## [Exercise requirements]
Which lines in the rows below contain the word "lowest"? Return each of them in full.

## [Supplied records]
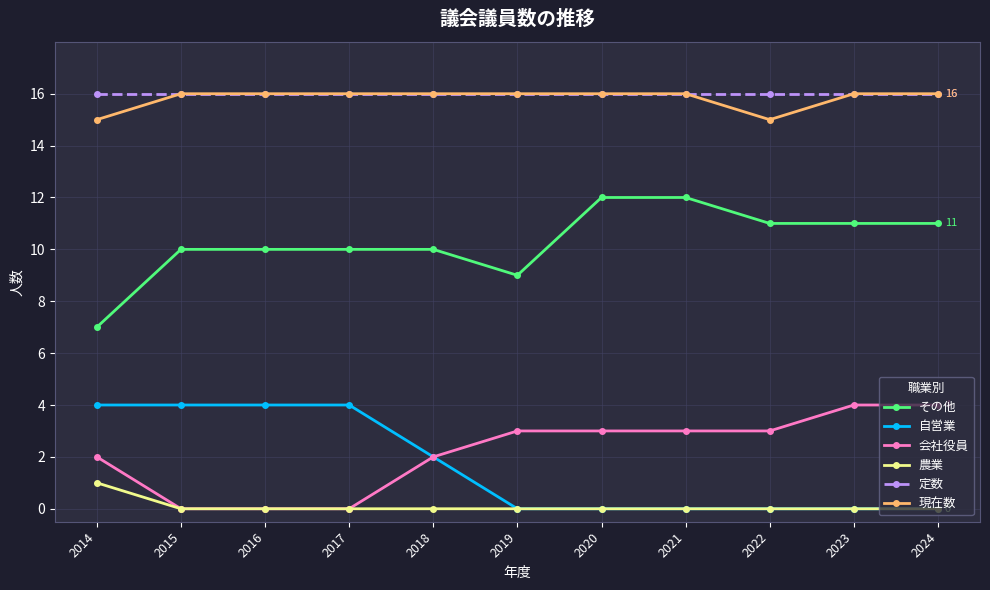

Rank the series at 2014 from highest to lowest value.

定数, 現在数, その他, 自営業, 会社役員, 農業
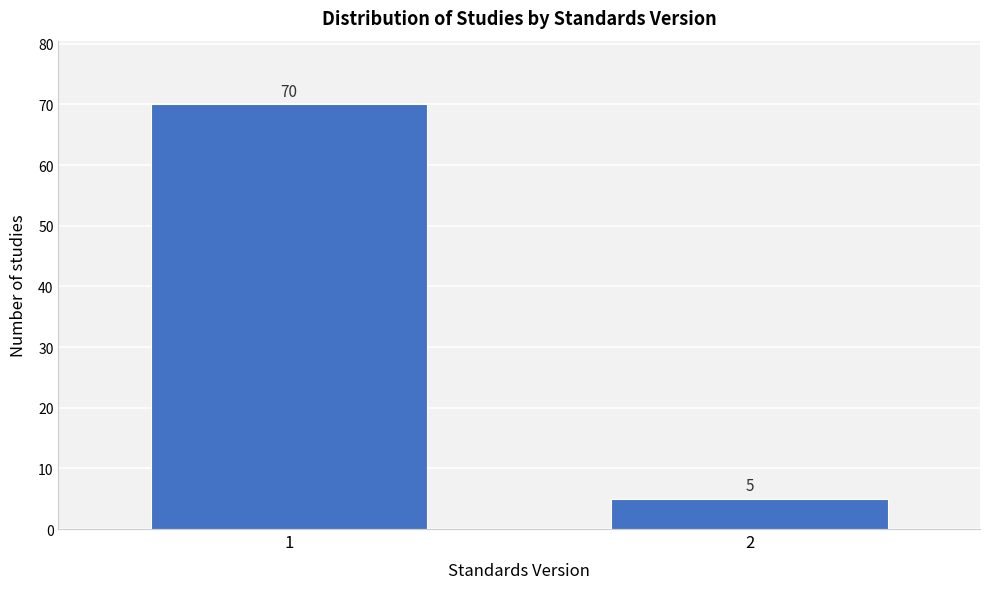

Reading left to right, list all the values displayed in this chart.

1=70	2=5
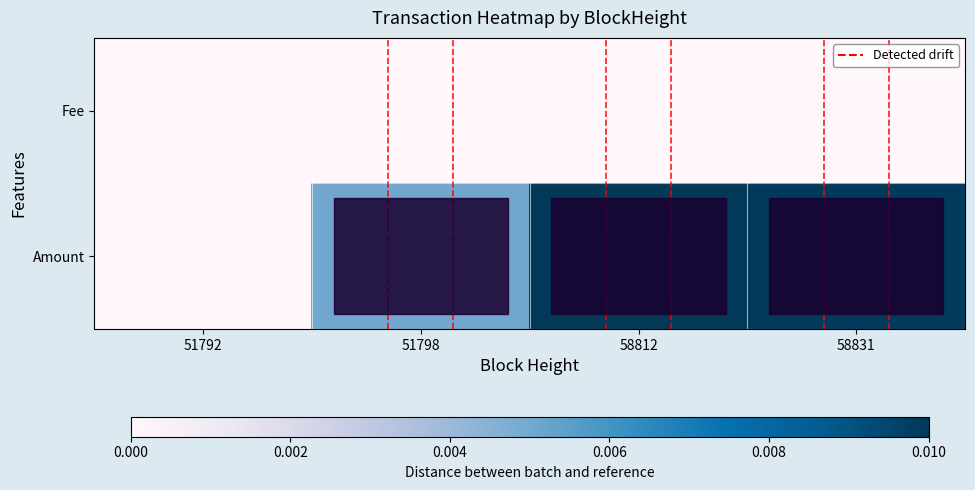

List the series in order of their overall mean, lowest first.

Fee, Amount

## [Task output]
Rank the series at 2014 from highest to lowest value.
List the series in order of their overall mean, lowest first.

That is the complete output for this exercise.